Two Mechanisms, Not One
I started this branch thinking issue #13 was about making provisioners return PendingApproval. The issue body described a “HumanNodeProvisioner” that returns PendingApproval with a plan artifact, gets called back after approval. Straightforward.
Then I read the actual runtime code.
SimpleTransitionExecutor has two completely separate approval paths. When DesiredNode.requiresHuman() is true, the executor delegates to HumanNodeHandler — the provisioner is never called. When the provisioner returns PendingApproval, a different mechanism kicks in: PendingApprovalHandler records the pending state, and on the next reconciliation cycle the executor checks whether approval has been granted before re-calling the provisioner.
The issue body conflated these. “HumanNodeProvisioner must return PendingApproval” doesn’t make sense — human nodes bypass the provisioner entirely. What ops actually needed was the second path: provisioners that evaluate risk dynamically and request approval when a change exceeds a threshold.
Once that was clear, the design fell into place. Shared approval types in ops-api — RiskClassification, ApprovalThresholds, ApprovalPlan, ApprovalEvaluator — with each domain providing its own evaluator. The infra domain already had the infrastructure for this: ProvisionPhase.PLAN/APPLY, InfraBackend.plan(), RiskThresholds. All designed for a plan/apply lifecycle that was never wired up. This branch connects the wiring.
The stale-approval guard was the most interesting design problem. Between the moment a human approves a plan and the next reconciliation cycle, the desired spec might have changed. If the provisioner blindly applies the old approval to a new spec, it authorises a change nobody reviewed. The design review pushed the solution from int specHash (hashCode-based, collision-prone) to storing the full NodeSpec as originalSpec and comparing via equals(). Records give you field-by-field structural equality for free — collision-free.
The ConcurrentHashMap race was a good catch. The handler’s approve() and reject() methods used a get-check-put pattern that looked thread-safe because ConcurrentHashMap is “thread-safe.” Individual operations are atomic; compound sequences are not. Two concurrent approve() calls could both read PENDING and both transition. The fix — ConcurrentHashMap.compute() with a boolean array to capture the transition result out of the lambda — is standard Java concurrency, but easy to miss when the surrounding code already uses a concurrent collection.

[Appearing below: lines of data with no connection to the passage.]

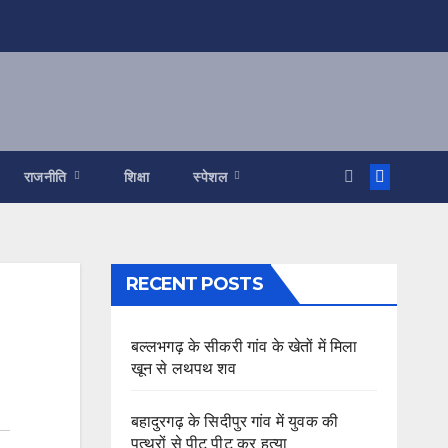
राजनीति
शिक्षा
स्पेशल
RECENT POSTS
बल्लभगढ़ के सीकरी गांव के खेतों में मिला
खून से लथपथ शव
बहादुरगढ़ के सिदीपुर गांव में युवक की
पत्थरों से पीट पीट कर हत्या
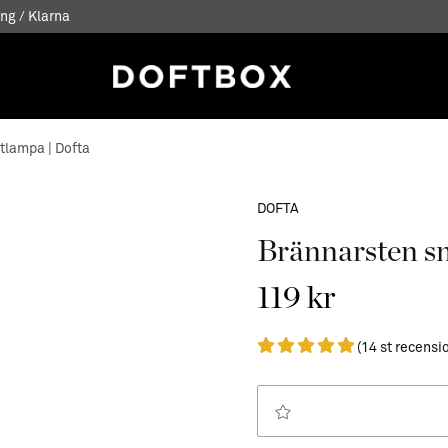
ng / Klarna
ftlampa | Dofta
DOFTA
Brännarsten sma
119 kr
(14 st recensi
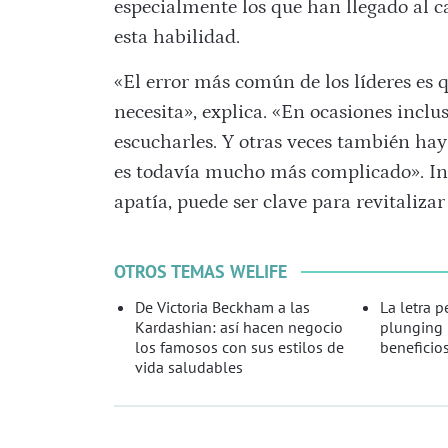
especialmente los que han llegado al c
esta habilidad.
«El error más común de los líderes es 
necesita», explica. «En ocasiones inclu
escucharles. Y otras veces también hay 
es todavía mucho más complicado». Int
apatía, puede ser clave para revitalizar
OTROS TEMAS WELIFE
De Victoria Beckham a las
La letra 
Kardashian: así hacen negocio
plunging 
los famosos con sus estilos de
beneficios
vida saludables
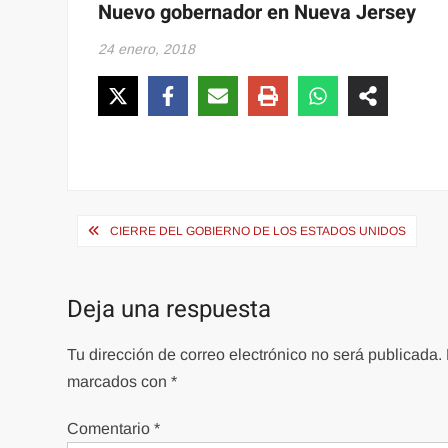
Nuevo gobernador en Nueva Jersey
24 enero, 2018
Navegación
CIERRE DEL GOBIERNO DE LOS ESTADOS UNIDOS
de
entradas
Deja una respuesta
Tu dirección de correo electrónico no será publicada.
marcados con
*
Comentario
*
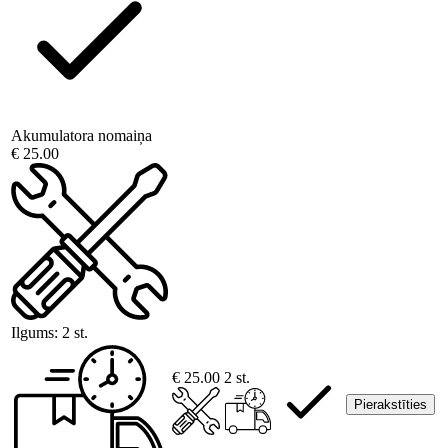
Akumulatora nomaiņa
€ 25.00
Ilgums:
2 st.
€ 25.00
2 st.
Pierakstīties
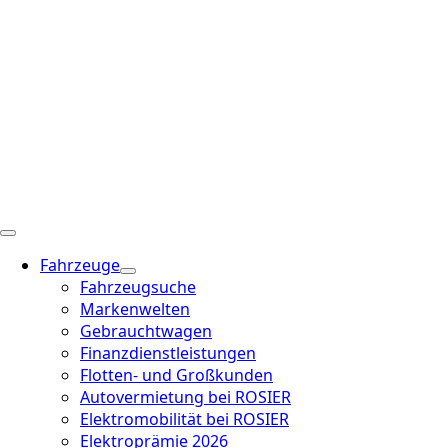
Fahrzeuge
Fahrzeugsuche
Markenwelten
Gebrauchtwagen
Finanzdienstleistungen
Flotten- und Großkunden
Autovermietung bei ROSIER
Elektromobilität bei ROSIER
Elektroprämie 2026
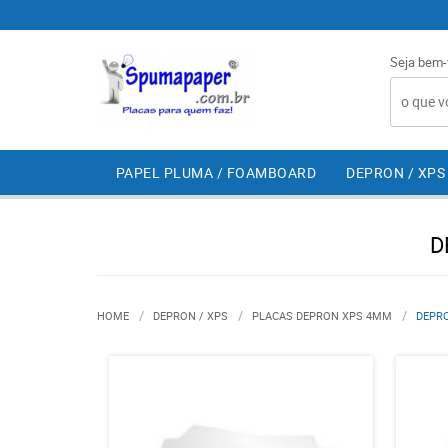
Seja bem-
PAPEL PLUMA / FOAMBOARD
DEPRON / XPS
D
HOME
DEPRON / XPS
PLACAS DEPRON XPS 4MM
DEPRO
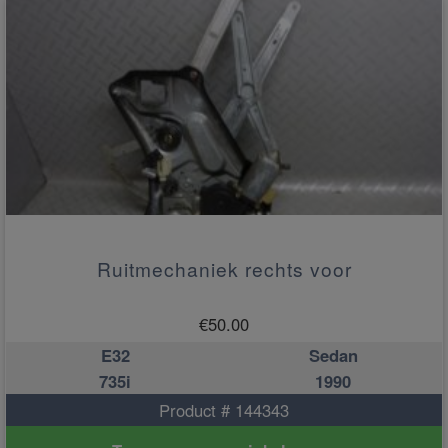
Ruitmechaniek rechts voor
€
50.00
E32
Sedan
735i
1990
Product # 144343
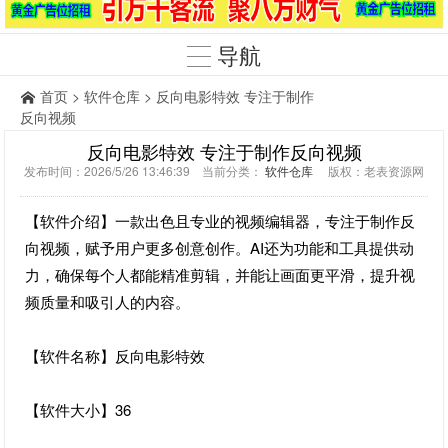
导航
首页
>
软件仓库
> 反向电影特效 专注于制作
反向视频
反向电影特效 专注于制作反向视频
发布时间：2026/5/26 13:46:39 当前分类：
软件仓库
版权：老表资源网
【软件介绍】一款出色且专业的视频编辑器，专注于制作反
向视频，赋予用户更多创意创作。AI还为功能和工具提供动
力，确保每个人都能精准剪辑，并能让画面更平滑，提升视
频质量和吸引人的内容。
【软件名称】反向电影特效
【软件大小】36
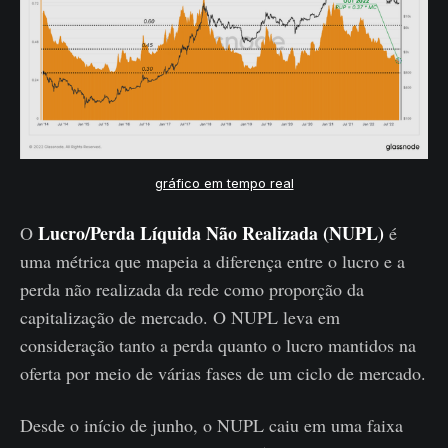
gráfico em tempo real
Lucro/Perda Líquida Não Realizada (NUPL)
O
é
uma métrica que mapeia a diferença entre o lucro e a
perda não realizada da rede como proporção da
capitalização de mercado. O NUPL leva em
consideração tanto a perda quanto o lucro mantidos na
oferta por meio de várias fases de um ciclo de mercado.
Desde o início de junho, o NUPL caiu em uma faixa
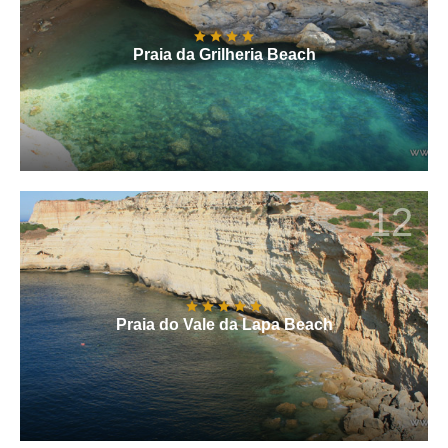
Praia da Grilheria Beach
12
Praia do Vale da Lapa Beach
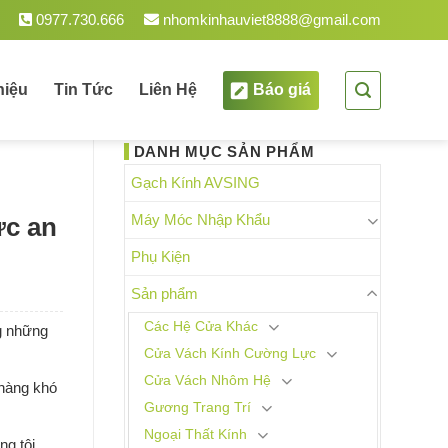
m.
0977.730.666
nhomkinhauviet8888@gmail.com
hiệu
Tin Tức
Liên Hệ
Báo giá
DANH MỤC SẢN PHẨM
Gạch Kính AVSING
Máy Móc Nhập Khẩu
ực an
Phụ Kiện
Sản phẩm
Các Hệ Cửa Khác
ng những
Cửa Vách Kính Cường Lực
Cửa Vách Nhôm Hệ
 hàng khó
Gương Trang Trí
Ngoại Thất Kính
ng tôi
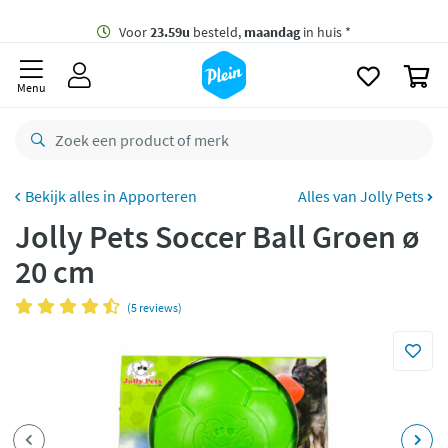
naar
oofdinhoud
Gratis
bezorging vanaf 35,- *
zoeken
0
Voor
23.59u
besteld,
maandag
in huis *
Menu
Gratis
retourneren
8,8/10
Goed
CO2 neutraal
bezorgd
Apporteren
Alles van Jolly Pets
Jolly Pets Soccer Ball Groen ø
Betaal met Klarna
20 cm
(5 reviews)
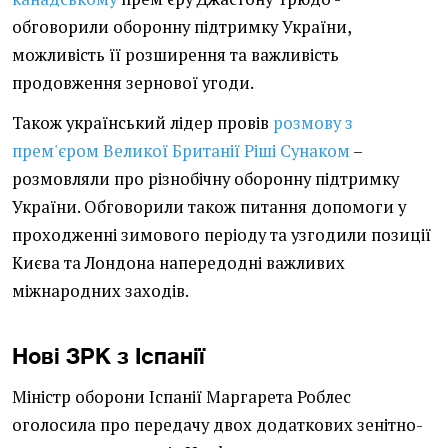
обговорили оборонну підтримку України,
можливість її розширення та важливість
продовження зернової угоди.
Також український лідер провів
розмову з
прем'єром Великої Британії Ріші Сунаком
–
розмовляли про різнобічну оборонну підтримку
України. Обговорили також питання допомоги у
проходженні зимового періоду та узгодили позиції
Києва та Лондона напередодні важливих
міжнародних заходів.
Нові ЗРК з Іспанії
Міністр оборони Іспанії Маргарета Роблес
оголосила про передачу двох додаткових зенітно-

The IoT domain exposed a modelling defect worth noting. IoTNodeProvisioner returns Failed("physical devices cannot be auto-provisioned") for PhysicalDeviceSpec — but the node isn’t failing, it needs a human. Failed triggers fault feedback every reconciliation cycle, mutating the desired-state graph repeatedly for a node that’s simply waiting for physical installation. The correct mechanism is requiresHuman=true so the executor returns Skipped. Filed as #28 — a separate concern from #13 but discovered through the same first-principles analysis.
All four domain provisioners now have the approval flow structurally present. Deployment evaluates by spec type — only TrustPolicyNodeSpec (HIGH risk) triggers approval with default thresholds. Infra delegates to InfraBackend.plan() for real risk assessment. Compliance and IoT have stub evaluators that auto-approve everything — the flow is present, the policy is future work. The approval trigger mechanism (WorkItem integration, REST endpoints) is filed as #32.